The ligand first must bind, following this the alpha helix of the coactivator protein must bind for full activation and transcription of target genes
How do G protein coupled receptors work?
The siganl moleucle binds to the receptor, this recruits the G protein coupled, the alpha subunit replaces GDP for GTP and separates from the beta and gamma units where both cause downstream signalling. This is halted by GTP hydrolysis to GDP.
How do enzyme linked receptors work
The binding of the signal molecule will cause homo or hetero dimerization and activation of a catalytic domain or recruitment of an enzyme
What is a molecular switch?
A molecule that can turn ‘on’ or ‘off’ to cause signalling. To turn on it receives incoming signals and then transmits these signals, negative feedback turns it ‘off’
What are the 6 main members of the enzyme linked receptors?
- Receptor tyrosine kinases (phosphorylated tyrosine)
- Tyrosine kinase associated receptors (couple to proteins and have tyr kinase activity)
- Receptor Serine/Threonine kinases (phosphorylate Ser or Thr)
- Histidine-kinase associated receptors
- Receptor tyrosine phosphatases (remove Tyr phospho)
- Receptor guanylyl cyclases (catalyse the production of cGMP)
What are the two types of molecular switches?
signal by phosphorylation
signal by GTP binding
What is the components of the G coupled receptors
a 7 transmembrane surface receptor, a trimeric G protein (alpha, beta and gamma subunits) with a GTP/GDP binding site
For the GTP binding molecular switches, where do GAP and GEF fall in?
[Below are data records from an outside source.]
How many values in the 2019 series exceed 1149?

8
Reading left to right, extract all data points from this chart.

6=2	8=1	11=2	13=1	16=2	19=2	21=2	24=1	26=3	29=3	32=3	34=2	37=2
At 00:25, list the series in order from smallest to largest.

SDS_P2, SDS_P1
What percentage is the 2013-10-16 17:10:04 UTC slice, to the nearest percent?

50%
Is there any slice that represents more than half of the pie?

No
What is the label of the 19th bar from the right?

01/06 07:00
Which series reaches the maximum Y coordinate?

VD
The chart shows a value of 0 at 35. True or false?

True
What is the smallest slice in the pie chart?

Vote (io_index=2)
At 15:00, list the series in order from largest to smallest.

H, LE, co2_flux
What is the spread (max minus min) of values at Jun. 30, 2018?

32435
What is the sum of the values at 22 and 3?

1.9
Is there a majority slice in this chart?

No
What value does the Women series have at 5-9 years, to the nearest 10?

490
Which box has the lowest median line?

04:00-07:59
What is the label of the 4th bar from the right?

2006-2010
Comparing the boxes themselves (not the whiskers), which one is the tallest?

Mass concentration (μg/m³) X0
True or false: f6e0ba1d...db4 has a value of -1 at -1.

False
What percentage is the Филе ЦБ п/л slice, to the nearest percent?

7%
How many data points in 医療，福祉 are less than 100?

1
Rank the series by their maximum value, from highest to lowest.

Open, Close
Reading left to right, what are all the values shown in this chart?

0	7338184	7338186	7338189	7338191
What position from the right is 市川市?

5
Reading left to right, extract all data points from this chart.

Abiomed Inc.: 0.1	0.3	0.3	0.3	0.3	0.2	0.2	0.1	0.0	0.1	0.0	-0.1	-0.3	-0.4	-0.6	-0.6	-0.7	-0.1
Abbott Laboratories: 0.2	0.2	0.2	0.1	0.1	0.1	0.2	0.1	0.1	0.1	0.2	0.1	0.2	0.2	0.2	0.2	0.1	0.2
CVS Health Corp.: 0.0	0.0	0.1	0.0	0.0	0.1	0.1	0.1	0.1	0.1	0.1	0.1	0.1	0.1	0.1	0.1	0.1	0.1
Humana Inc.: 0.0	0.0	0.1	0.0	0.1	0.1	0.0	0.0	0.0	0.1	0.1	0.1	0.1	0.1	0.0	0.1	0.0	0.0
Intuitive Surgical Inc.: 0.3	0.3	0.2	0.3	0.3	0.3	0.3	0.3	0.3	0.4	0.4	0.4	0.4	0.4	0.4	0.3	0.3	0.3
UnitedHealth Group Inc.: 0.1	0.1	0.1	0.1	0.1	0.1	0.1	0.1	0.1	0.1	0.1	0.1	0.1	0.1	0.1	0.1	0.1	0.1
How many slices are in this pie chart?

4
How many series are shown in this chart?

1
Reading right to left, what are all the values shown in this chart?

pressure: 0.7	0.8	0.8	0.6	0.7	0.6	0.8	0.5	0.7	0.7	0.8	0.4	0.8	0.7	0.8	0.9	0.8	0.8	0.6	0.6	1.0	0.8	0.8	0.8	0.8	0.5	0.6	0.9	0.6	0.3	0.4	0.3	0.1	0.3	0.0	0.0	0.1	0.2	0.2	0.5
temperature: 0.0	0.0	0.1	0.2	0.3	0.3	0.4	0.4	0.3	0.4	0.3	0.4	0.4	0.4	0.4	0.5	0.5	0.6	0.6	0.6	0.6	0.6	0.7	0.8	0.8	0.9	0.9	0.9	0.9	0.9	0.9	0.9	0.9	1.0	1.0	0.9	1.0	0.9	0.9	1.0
GEF -Guanine nucleotide exchange factors
GAP - GTPase activating proteins
GAPs dephosphorylated GTP on the switch (more rapid turn off)
GEFs swap GDP for GTP on the switch
Which G protein subunit is best known to cause downstream signalling?
The Alpha subunit
This is involved in smell, taste, and light perception
How many different types of G protein coupled receptor subunits have been found in humans
A - 20
B - 6
Y - 11
Give examples of G protein secondary messengers and the tertiary messengers
Adenylate cyclase -> Cyclic AMP
Phospholipase C -> Diacylglycerol (DAG) and Inositol 1,4,5-triphosphate (IP3)
Phospholipase A2 -> Arachidonic acid
How does cyclic AMP activate PKA? What happens downstream of PKA?
cyclic AMP binds the allosteric inhibitor of PKA releasing the active form. PKA translocates to the nucleus where it phosphorylates CREB leading to altered gene expression.